Let’s stipulate that John McCain’s pick of Alaska Governor Sarah Palin as his running mate was a big surprise. But if you were playing a television drinking game keyed to the word maverick, you would have spent most of the holiday weekend flat out under the table, such was the ad nauseum use of the word by the media and political elites to describe both McCain and Palin over the past few days.
It is true the choice of Palin is a gamble, for all of the reasons now being furiously chewed over in the media. But there is another way McCain could have truly demonstrated his maverick credentials. He could have picked former Pennsylvania Governor Tom Ridge or Connecticut Senator Joe Lieberman (my earlier comments aside) as his vice presidential nominee. As we are now learning from additional reporting, McCain really wanted either of these men as his partner, but was ultimately dissuaded by staff from doing so, for fear of a convention floor backlash against their pro-choice credentials.
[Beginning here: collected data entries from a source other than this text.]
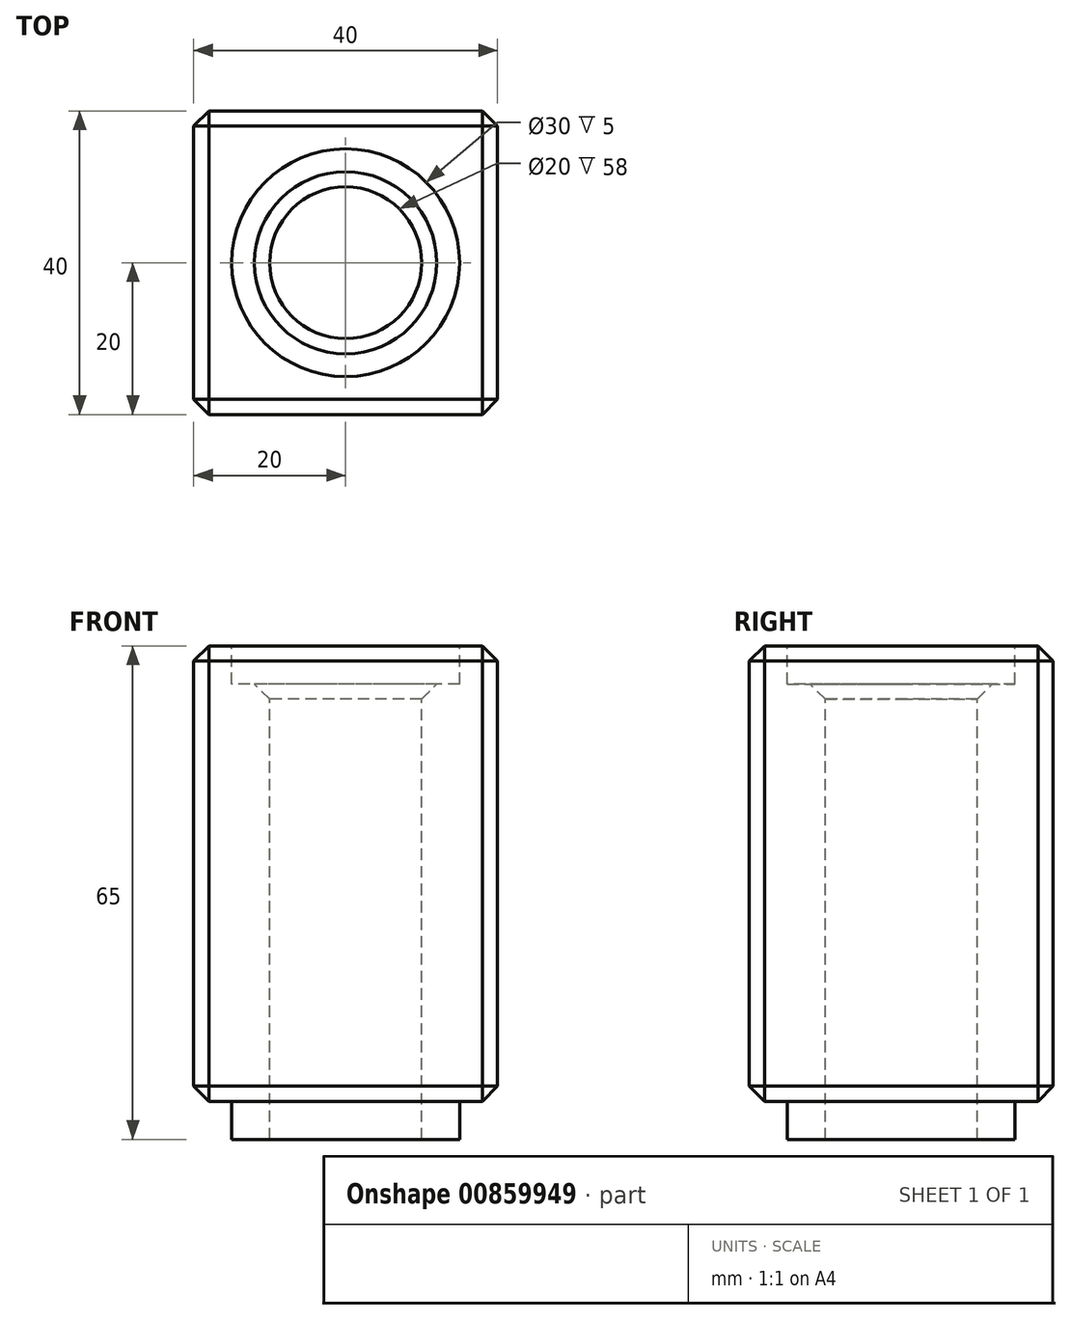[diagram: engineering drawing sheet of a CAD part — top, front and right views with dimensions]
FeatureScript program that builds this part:
annotation { "Feature Type Name" : "Feature", "Feature Type Description" : "" }
export const myFeature = defineFeature(function(context is Context, id is Id, definition is map)
    precondition{}
    {
        {
            var Q0;
            Q0=qCreatedBy(makeId("Top.planeOp"),FACE);
            var sketch = newSketch(context, id + "F0", { "sketchPlane" : qUnion([Q0])});
            skLineSegment(sketch, "E0.bottom", {"start": v(-20, 20) * mm, "end": v(20, 20) * mm});
            skLineSegment(sketch, "E0.top", {"start": v(-20, -20) * mm, "end": v(20, -20) * mm});
            skLineSegment(sketch, "E0.left", {"start": v(-20, 20) * mm, "end": v(-20, -20) * mm});
            skLineSegment(sketch, "E0.right", {"start": v(20, 20) * mm, "end": v(20, -20) * mm});
            skSolve(sketch);
        }
        {
            var Q0;
            Q0=makeQuery(id+"F0.imprint","IMPRINT",FACE,{"disambiguationData":[TD([[makeQuery(id+"F0.imprint","IMPRINT",EDGE,{"derivedFrom":sQuery(id+"F0.wireOp",EDGE,"E0.bottom")}),-1.0]])]});
            extrude(context, id + "F1", {"entities" : qUnion([Q0]), "depth" : 60 * mm, "offsetDistance" : 25 * mm});
        }
        {
            var Q0;
            Q0=makeQuery(id+"F1.opExtrude","CAP_FACE",FACE,{"disambiguationData":[OSD([sQuery(id+"F0.wireOp",EDGE,"E0.bottom"),sQuery(id+"F0.wireOp",EDGE,"E0.top"),sQuery(id+"F0.wireOp",EDGE,"E0.left"),sQuery(id+"F0.wireOp",EDGE,"E0.right")])],"isStart":false});
            var sketch = newSketch(context, id + "F2", { "sketchPlane" : qUnion([Q0])});
            skCircle(sketch, "E1", {"center": v(0, 0) * mm, "radius": 15 * mm});
            skSolve(sketch);
        }
        {
            var Q0;
            Q0 = qSketchRegion(id + "F2", true);
            var Q1;
            Q1=makeQuery(id+"F1.opExtrude","CAP_FACE",FACE,{"disambiguationData":[OSD([sQuery(id+"F0.wireOp",EDGE,"E0.bottom"),sQuery(id+"F0.wireOp",EDGE,"E0.top"),sQuery(id+"F0.wireOp",EDGE,"E0.left"),sQuery(id+"F0.wireOp",EDGE,"E0.right")])],"isStart":true});
            extrude(context, id + "F3", {"entities" : qUnion([Q0]), "operationType" : NewBodyOperationType.REMOVE, "endBound" : BoundingType.UP_TO_SURFACE, "oppositeDirection" : true, "depth" : 25 * mm, "endBoundEntityFace" : qUnion([Q1]), "offsetDistance" : 25 * mm});
        }
        {
            var Q0;
            Q0=makeQuery(id+"F1.opExtrude","CAP_FACE",FACE,{"disambiguationData":[OSD([sQuery(id+"F0.wireOp",EDGE,"E0.bottom"),sQuery(id+"F0.wireOp",EDGE,"E0.top"),sQuery(id+"F0.wireOp",EDGE,"E0.left"),sQuery(id+"F0.wireOp",EDGE,"E0.right")])],"isStart":false});
            var sketch = newSketch(context, id + "F4", { "sketchPlane" : qUnion([Q0])});
            skCircle(sketch, "E2", {"center": v(0, 0) * mm, "radius": 15 * mm});
            skCircle(sketch, "E3", {"center": v(0, 0) * mm, "radius": 10 * mm});
            skSolve(sketch);
        }
        {
            var Q0;
            Q0=makeQuery(id+"F4.imprint","IMPRINT",FACE,{"disambiguationData":[TD([[makeQuery(id+"F4.imprint","IMPRINT",EDGE,{"derivedFrom":sQuery(id+"F4.wireOp",EDGE,"E2")}),1.0]])]});
            extrude(context, id + "F5", {"entities" : qUnion([Q0]), "operationType" : NewBodyOperationType.ADD, "oppositeDirection" : true, "depth" : 65 * mm, "offsetDistance" : 25 * mm, "hasSecondDirection" : true, "secondDirectionOppositeDirection" : true, "secondDirectionDepth" : 5 * mm});
        }
        {
            var Q0;
            Q0=makeQuery(id+"F1.opExtrude","SWEPT_EDGE",EDGE,{"disambiguationData":[OSD([sQuery(id+"F0.wireOp",EDGE,"E0.top"),sQuery(id+"F0.wireOp",EDGE,"E0.left")])]});
            var Q1;
            Q1=makeQuery(id+"F1.opExtrude","SWEPT_EDGE",EDGE,{"disambiguationData":[OSD([sQuery(id+"F0.wireOp",EDGE,"E0.top"),sQuery(id+"F0.wireOp",EDGE,"E0.right")])]});
            var Q2;
            Q2=makeQuery(id+"F1.opExtrude","CAP_EDGE",EDGE,{"disambiguationData":[OSD([sQuery(id+"F0.wireOp",EDGE,"E0.top")])],"isStart":false});
            var Q3;
            Q3=makeQuery(id+"F1.opExtrude","CAP_EDGE",EDGE,{"disambiguationData":[OSD([sQuery(id+"F0.wireOp",EDGE,"E0.top")])],"isStart":true});
            var Q4;
            Q4=makeQuery(id+"F1.opExtrude","CAP_EDGE",EDGE,{"disambiguationData":[OSD([sQuery(id+"F0.wireOp",EDGE,"E0.right")])],"isStart":true});
            var Q5;
            Q5=makeQuery(id+"F1.opExtrude","SWEPT_EDGE",EDGE,{"disambiguationData":[OSD([sQuery(id+"F0.wireOp",EDGE,"E0.bottom"),sQuery(id+"F0.wireOp",EDGE,"E0.right")])]});
            var Q6;
            Q6=makeQuery(id+"F1.opExtrude","CAP_EDGE",EDGE,{"disambiguationData":[OSD([sQuery(id+"F0.wireOp",EDGE,"E0.right")])],"isStart":false});
            var Q7;
            Q7=makeQuery(id+"F1.opExtrude","CAP_EDGE",EDGE,{"disambiguationData":[OSD([sQuery(id+"F0.wireOp",EDGE,"E0.left")])],"isStart":false});
            var Q8;
            Q8=makeQuery(id+"F1.opExtrude","CAP_EDGE",EDGE,{"disambiguationData":[OSD([sQuery(id+"F0.wireOp",EDGE,"E0.bottom")])],"isStart":false});
            var Q9;
            Q9=makeQuery(id+"F1.opExtrude","SWEPT_EDGE",EDGE,{"disambiguationData":[OSD([sQuery(id+"F0.wireOp",EDGE,"E0.bottom"),sQuery(id+"F0.wireOp",EDGE,"E0.left")])]});
            var Q10;
            Q10=makeQuery(id+"F1.opExtrude","CAP_EDGE",EDGE,{"disambiguationData":[OSD([sQuery(id+"F0.wireOp",EDGE,"E0.left")])],"isStart":true});
            var Q11;
            Q11=makeQuery(id+"F1.opExtrude","CAP_EDGE",EDGE,{"disambiguationData":[OSD([sQuery(id+"F0.wireOp",EDGE,"E0.bottom")])],"isStart":true});
            var Q12;
            Q12=makeQuery(id+"F3.boolean.opBoolean","COPY",EDGE,{"derivedFrom":makeQuery(id+"F3.opExtrude","CAP_EDGE",EDGE,{"disambiguationData":[OSD([sQuery(id+"F2.wireOp",EDGE,"E1")])],"isStart":true})});
            var Q13;
            Q13=makeQuery(id+"F5.opExtrude","CAP_EDGE",EDGE,{"disambiguationData":[OSD([sQuery(id+"F4.wireOp",EDGE,"E3")])],"isStart":true});
            chamfer(context, id + "F6", {"entities" : qUnion([Q0, Q1, Q2, Q3, Q4, Q5, Q6, Q7, Q8, Q9, Q10, Q11, Q12, Q13]), "width" : 2 * mm, "tangentPropagation" : true});
        }
    });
Once those two options were off the table, McCain quickly settled on Palin, a darling of the party’s right wing. So, in one sense, McCain was actually captured by social conservatives, who exercised a veto over his true vice presidential preference. McCain may now believe Palin is his political soul mate, but by picking someone who hit the sweet spot of his own party’s base, McCain didn't necessarily make himself any more of a maverick.